The first volume of my conversations, arguments, buffets, and philosophical musings with my father from the years 2004-2014. There was "The Mob," the survivor's group of those who buried their spouses, the bowling, the possible death of Bernie, the coupons, the long-suffering Jeannette "who buried two husbands. Did you ever? Two!" And always the toupees, many kept in boxes in the bedroom, garage, and sometimes out on the dinner table.My father, though in his 80s, thought he looked 40, and had the energy of a twenty-year-old."I was 16 two weeks ago, Ba. Where did it all go?"
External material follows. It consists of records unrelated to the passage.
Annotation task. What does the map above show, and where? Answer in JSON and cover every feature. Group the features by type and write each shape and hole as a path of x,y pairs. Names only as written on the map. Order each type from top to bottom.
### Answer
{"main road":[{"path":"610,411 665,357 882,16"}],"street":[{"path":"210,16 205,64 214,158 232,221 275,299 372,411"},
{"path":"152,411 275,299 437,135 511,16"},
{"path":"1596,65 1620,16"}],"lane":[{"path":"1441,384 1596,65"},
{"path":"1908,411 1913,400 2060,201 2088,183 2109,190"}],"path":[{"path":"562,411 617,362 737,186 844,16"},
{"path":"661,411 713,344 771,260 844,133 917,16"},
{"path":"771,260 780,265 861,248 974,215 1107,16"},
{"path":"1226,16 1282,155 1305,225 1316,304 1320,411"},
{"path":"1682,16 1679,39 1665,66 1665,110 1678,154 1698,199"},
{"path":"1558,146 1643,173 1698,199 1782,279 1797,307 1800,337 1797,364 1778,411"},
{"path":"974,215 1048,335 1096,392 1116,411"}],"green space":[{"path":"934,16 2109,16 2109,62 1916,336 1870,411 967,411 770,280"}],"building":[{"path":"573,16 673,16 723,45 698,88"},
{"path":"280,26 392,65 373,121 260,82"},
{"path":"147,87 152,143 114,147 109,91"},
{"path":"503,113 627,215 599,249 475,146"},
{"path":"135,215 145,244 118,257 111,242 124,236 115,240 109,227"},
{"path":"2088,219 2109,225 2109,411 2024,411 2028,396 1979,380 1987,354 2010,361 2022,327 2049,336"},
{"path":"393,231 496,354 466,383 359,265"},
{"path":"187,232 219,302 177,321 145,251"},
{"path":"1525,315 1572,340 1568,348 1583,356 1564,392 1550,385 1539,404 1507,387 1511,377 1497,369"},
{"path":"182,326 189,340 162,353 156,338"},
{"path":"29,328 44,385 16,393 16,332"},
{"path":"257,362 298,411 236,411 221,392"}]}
Barry Friedman, a veteran of 30 years on the comedy road, delivers another punchline on standup. Filled with garden-variety kleptomaniacs, large, rum-drinking Bahamians, bitter, glorious, troubled, and sex-addicted women with ankle monitors, loquacious drug addicts, first-time Vegas lesbians, and tall, neurotic Jews in sweaters— and these are the sane people—THE JOKE WAS ON ME is the story, his story, of laughs and love and almost fame. It’s all true—as much as comedy will allow anyway.
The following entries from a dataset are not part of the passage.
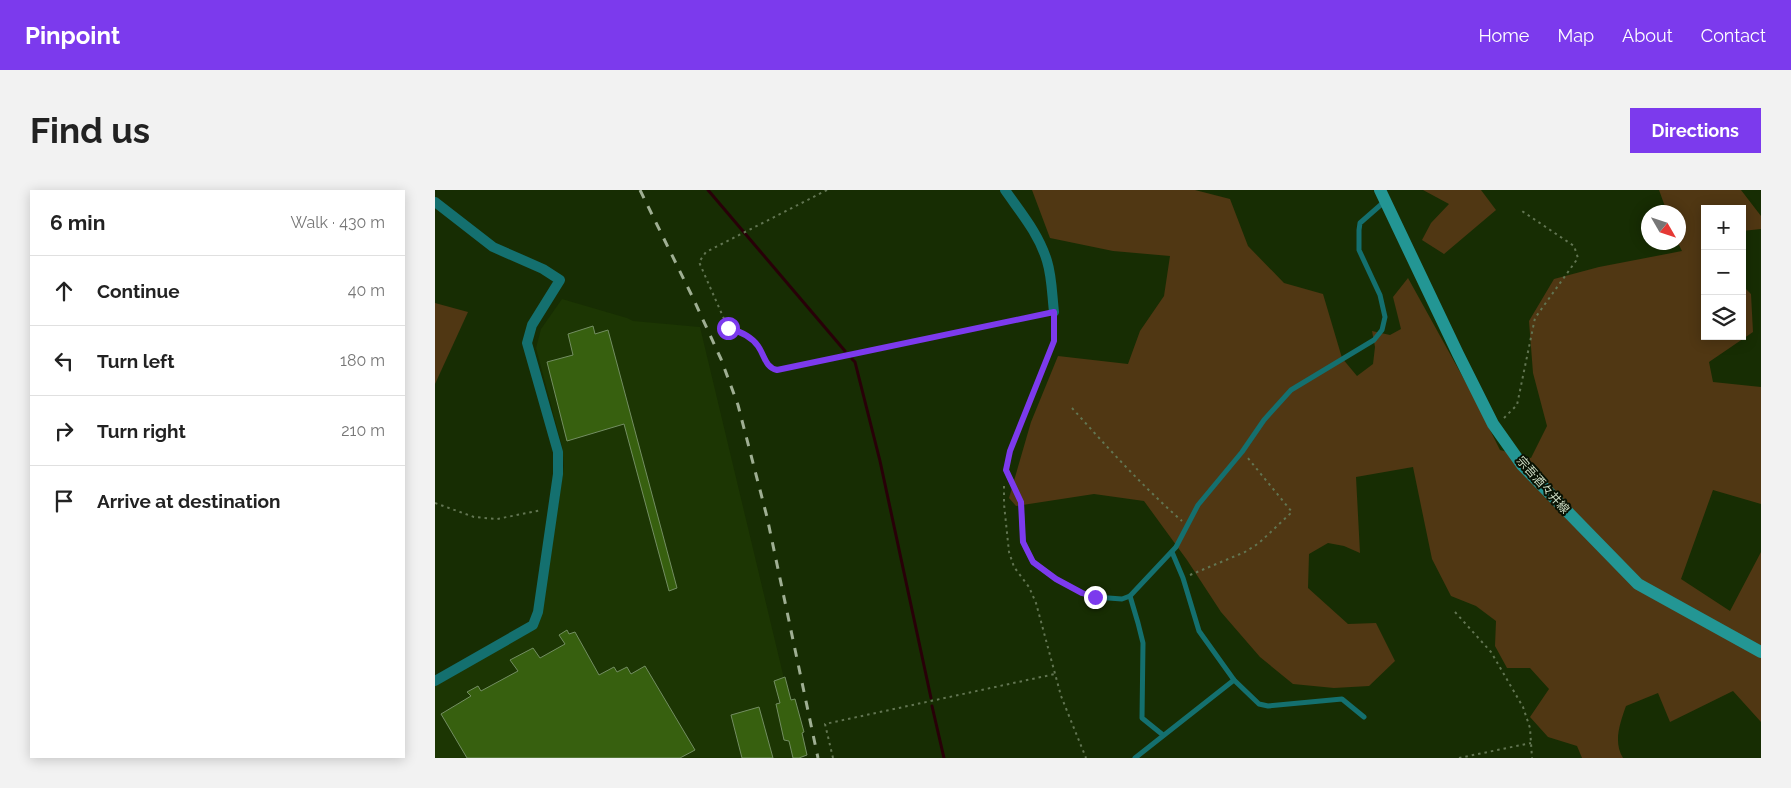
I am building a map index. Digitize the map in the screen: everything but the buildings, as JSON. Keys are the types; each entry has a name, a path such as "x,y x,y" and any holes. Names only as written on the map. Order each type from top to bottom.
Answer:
{"main road":[{"name":"宗吾酒々井線","path":"1383,195 1458,354 1495,427 1522,465 1638,584 1761,652"}],"street":[{"path":"1005,190 1034,230 1041,243 1048,263 1054,312"},
{"path":"435,202 493,247 543,269 560,280 532,325 527,343 558,452 558,474 538,612 533,625 435,682"}],"lane":[{"path":"1006,470 1021,502 1023,542 1033,562 1056,579 1082,593 1095,597 1122,599 1130,596 1176,547 1198,505 1242,452 1264,420 1291,390 1374,340 1382,330 1385,317 1380,295 1359,250 1359,230 1360,223 1383,195"},
{"path":"1172,552 1183,578 1199,631 1234,680 1259,704 1268,706 1342,699 1364,717"},
{"path":"1130,596 1139,622 1143,643 1142,718 1163,735"},
{"path":"1135,758 1234,680"}],"path":[{"path":"827,190 706,252 699,262 728,328 742,332 758,345 767,364 773,369 777,370 1054,312 1054,341 1010,451 1004,478 1004,504 1009,552 1014,567 1029,587 1036,604 1061,696 1086,758"},
{"path":"1495,427 1517,405 1535,318 1578,258 1574,246 1519,209"},
{"path":"1073,408 1118,459 1160,502 1188,526"},
{"path":"1183,578 1245,552 1259,543 1292,512 1242,452"},
{"path":"435,503 474,517 497,519 553,509"},
{"path":"1455,612 1491,652 1523,707 1530,728 1532,758"},
{"path":"833,758 825,724 1055,674"},
{"path":"1459,758 1531,743"}],"shaded area":[{"path":"1032,190 1195,190 1230,199 1248,246 1284,283 1323,294 1342,358 1357,376 1373,364 1375,347 1372,331 1390,335 1401,329 1393,297 1408,278 1470,390 1500,450 1531,458 1547,426 1533,373 1529,321 1554,279 1599,267 1686,250 1686,205 1664,205 1659,190 1741,190 1761,216 1761,229 1746,231 1746,205 1701,205 1701,340 1741,340 1709,362 1713,382 1761,387 1761,504 1713,490 1681,579 1730,611 1761,552 1761,722 1733,691 1670,722 1658,693 1626,706 1618,739 1618,746 1623,758 1582,758 1577,746 1548,737 1530,717 1549,689 1530,668 1507,668 1495,646 1496,621 1476,606 1451,596 1432,559 1413,467 1356,477 1360,553 1344,546 1328,543 1309,554 1308,588 1348,624 1376,623 1395,661 1369,686 1334,688 1293,684 1260,657 1221,612 1187,560 1144,501 1094,494 1016,506 1009,498 1031,422 1058,356 1128,364 1140,331 1164,296 1170,256 1113,251 1050,238"},
{"path":"1423,190 1481,190 1496,210 1444,254 1422,240 1431,223 1449,204"},
{"path":"1746,289 1751,294 1753,332 1746,337"},
{"path":"562,299 633,321 700,327 803,758 435,758 435,685 533,629 542,612 564,466 562,446 536,348 541,329"},
{"path":"435,303 468,312 435,384"}],"waterway":[{"path":"708,190 845,351"},
{"path":"852,359 855,362 880,461 931,698"},
{"path":"932,706 944,758"}],"railway":[{"path":"640,190 721,359 738,405 767,517 818,758"}],"route":[{"path":"728,328 742,332 758,345 767,364 777,370 1054,312 1054,341 1010,451 1006,470 1021,502 1023,542 1033,562 1056,579 1082,593 1095,597"}]}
Jacob Fishman is miserable. His wife, Cindi, is miserable.His editor wants him to write another book.Suffocating in his own self-consciousness, Jacob decides to explore the frailties, fears, and deficiencies of his life with Cindi including, most tellingly, her desire to have a baby—and his desire not to. He creates Fishman doppelgängers, literary avatars, to see if their lives can be better than his. He wills himself to the intersection of truth, verisimilitude, and fantasy and finds himself paralyzed once there, no longer sure which events unfold in real life and which exist only in his book. Cindi, watching her life being laid bare, sees her husband as a megalomaniacal provocateur and chafes at his cherry-picking of their marriage and identities.Set in and around the University of Nevada, Reno, JACOB FISHMAN'S MARRIAGES is the story of an author’s conceit and what the creation of art excuses. It is the story of a husband and a wife and a husband and a wife—the same husband and wife. Sort of.
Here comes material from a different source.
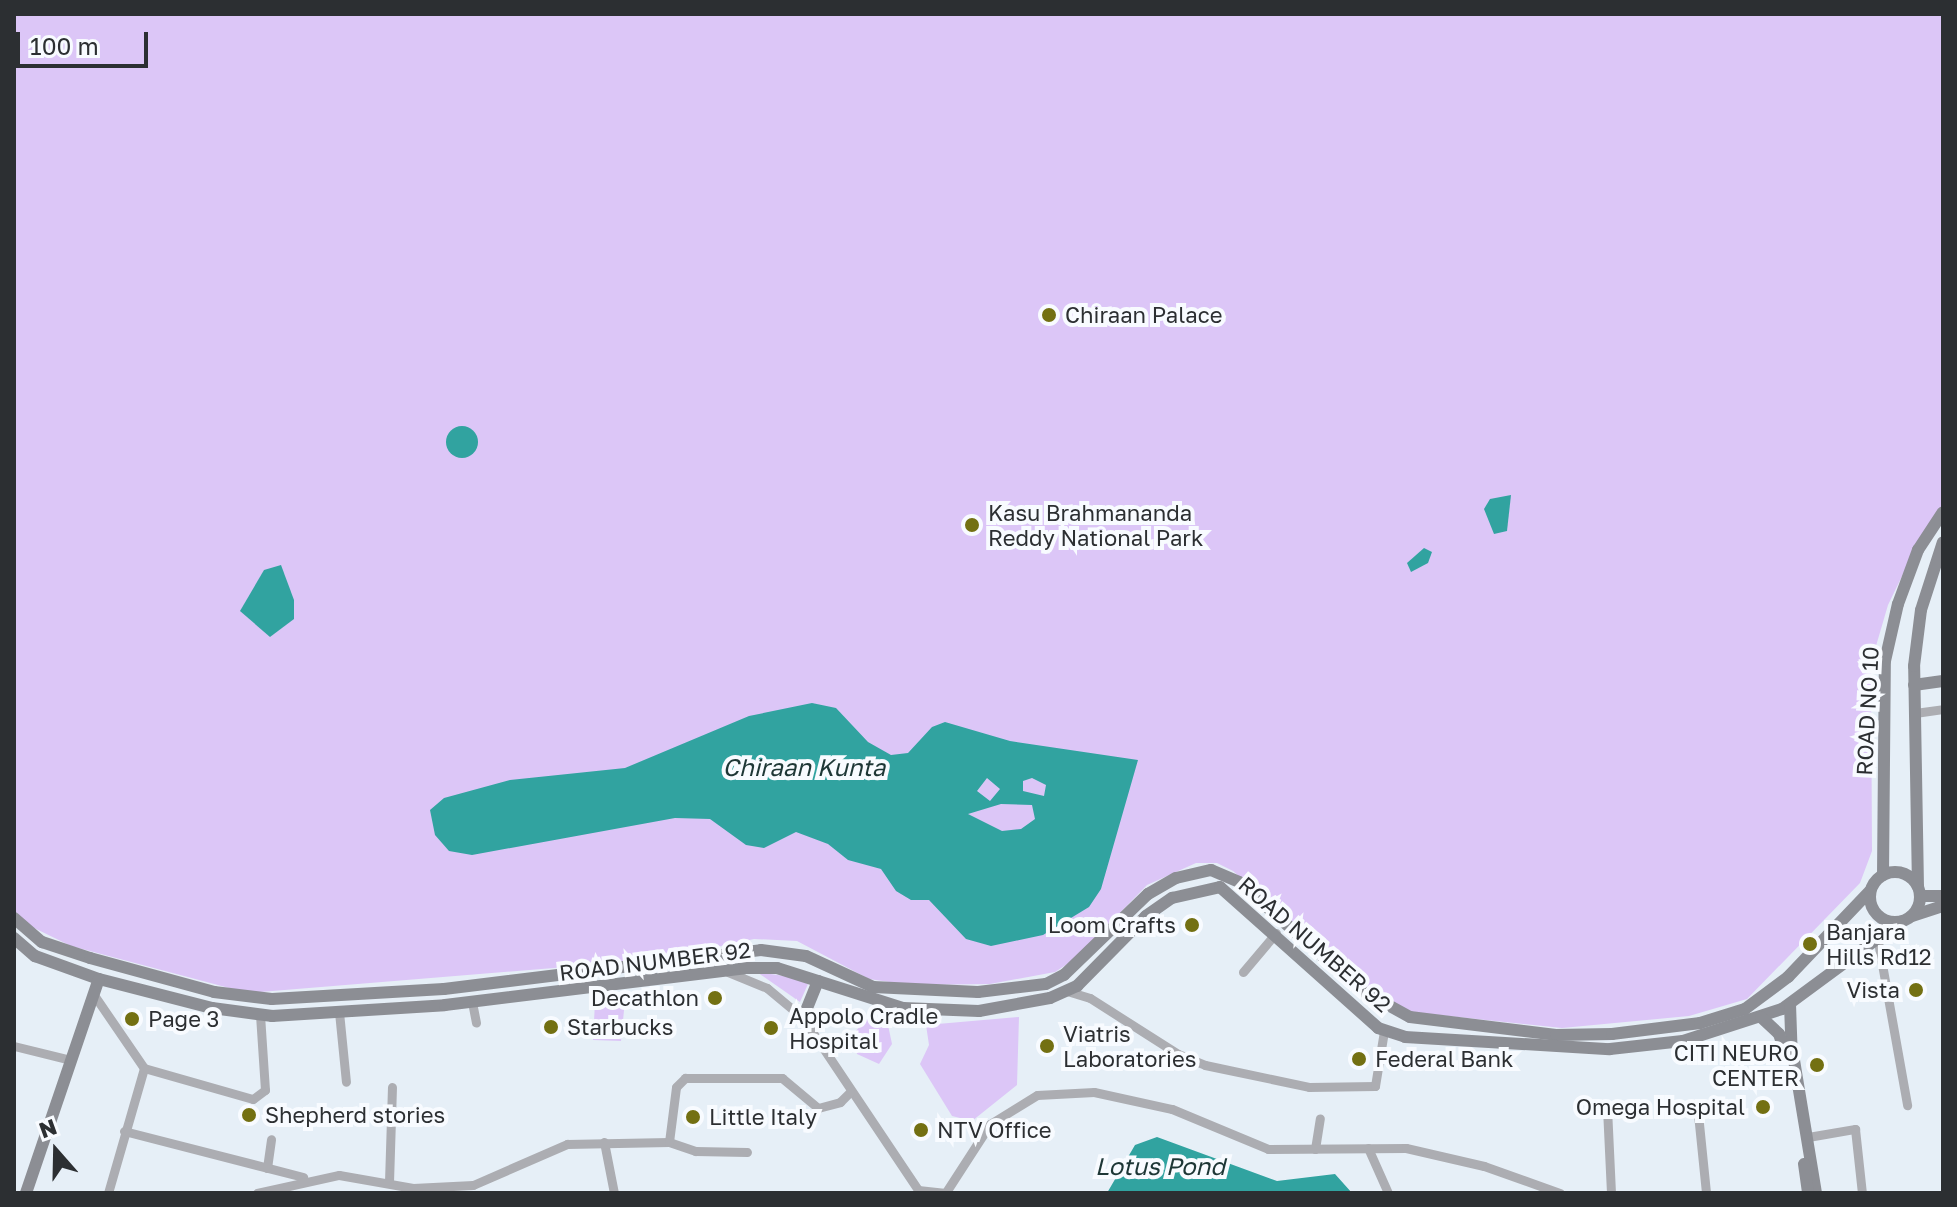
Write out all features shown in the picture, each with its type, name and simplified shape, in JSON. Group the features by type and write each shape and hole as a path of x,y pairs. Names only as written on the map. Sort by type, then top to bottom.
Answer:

He endured every parent’s worst nightmare.When writer-comedian Barry Friedman’s son died from a drug overdose one Friday morning, Barry was devastated—but not surprised. Paul’s death had been in dress rehearsal for years. The world alternately froze and galloped after Paul was found face-down in his room. Barry had to find a way to continue, to reject magical thinking and forge a meaningful path for the future. During the following four days, Barry dealt not only with his crushing grief but also incidents ranging from the ridiculous to the profound. What follows is not a eulogy but an elegy for the son he loved but knew he would lose.

Barry is the author of eight books — they're not all listed because they're not all that great. Barry is a standup comedian, political columnist, reporter, and his work has appeared in The New Yorker; Esquire; The Progressive Populist; MediaPost; The Las Vegas Review-Journal; and AAPG Explorer, a magazine for petroleum geologists, which is noteworthy, considering how little Barry know about petroleum geology and how he usually hurts himself filling his car with gas. Barry was also in UHF with “Weird Al" Yankovic, setting a cinematic high water mark for those who have since played (or dream one day of playing) “Crony #2” in a major motion picture. The movie still provides him with $3.76 residual checks every time it plays at a Lithuanian drive-in or when some lost soul downloads it. Barry now lives in Portugal and hates referring to himself in the third person.